◆ **AIM OF THE EXERCISE**
Copy each line below as written, but skip the pictures.

◆ **PROVIDED MATERIAL**
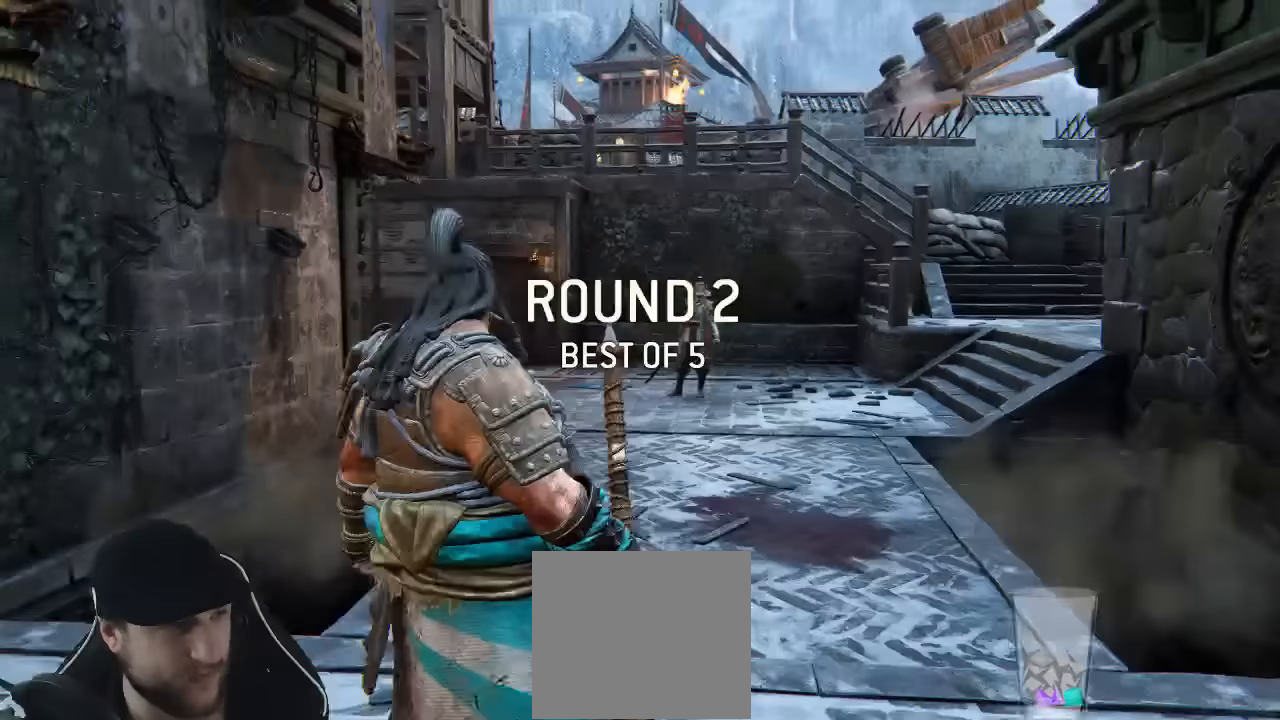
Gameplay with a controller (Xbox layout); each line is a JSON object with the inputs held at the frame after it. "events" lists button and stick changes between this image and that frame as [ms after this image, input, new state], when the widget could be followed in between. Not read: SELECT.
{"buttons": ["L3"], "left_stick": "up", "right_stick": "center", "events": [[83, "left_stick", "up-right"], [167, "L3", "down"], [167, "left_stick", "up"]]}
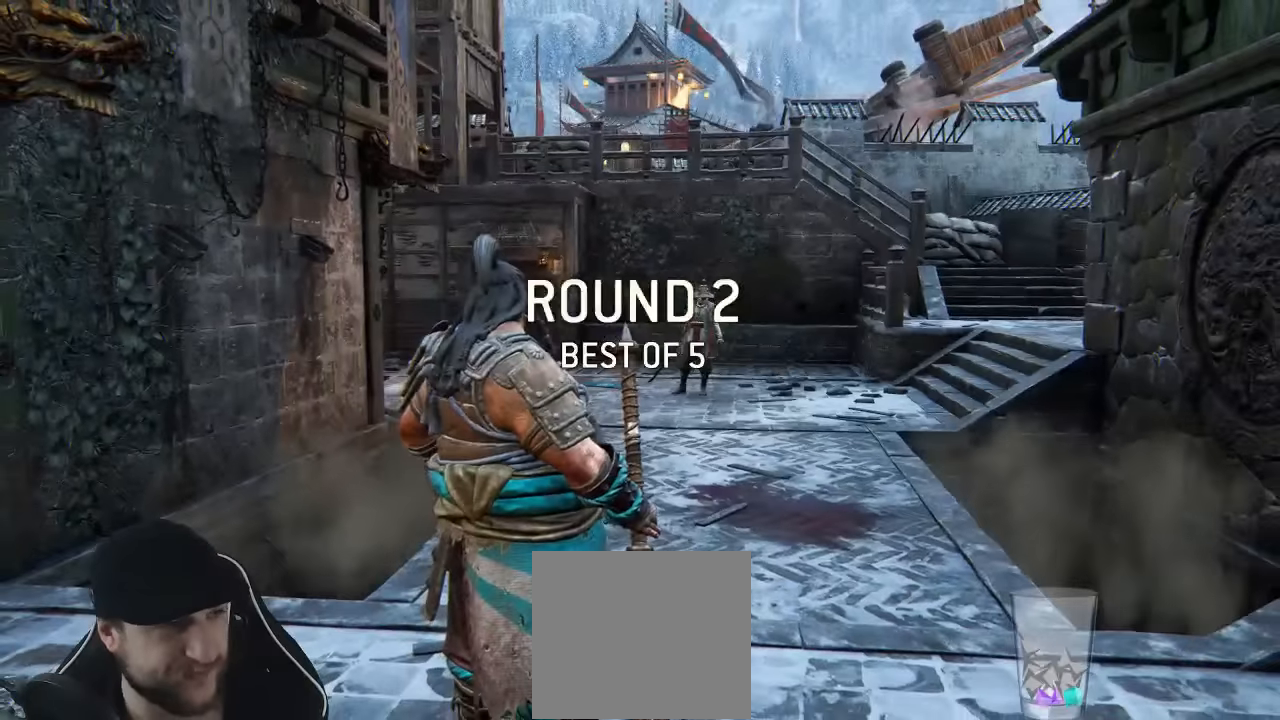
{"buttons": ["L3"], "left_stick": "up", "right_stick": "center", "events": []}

◆ **ANSWER FOR THIS EXERCISE**
Gameplay with a controller (Xbox layout); each line is a JSON object with the inputs held at the frame after it. "events" lists button and stick changes between this image and that frame as [ms after this image, input, new state], when the widget could be followed in between. Not read: SELECT.
{"buttons": ["L3"], "left_stick": "up", "right_stick": "center", "events": [[83, "left_stick", "up-right"], [167, "L3", "down"], [167, "left_stick", "up"]]}
{"buttons": ["L3"], "left_stick": "up", "right_stick": "center", "events": []}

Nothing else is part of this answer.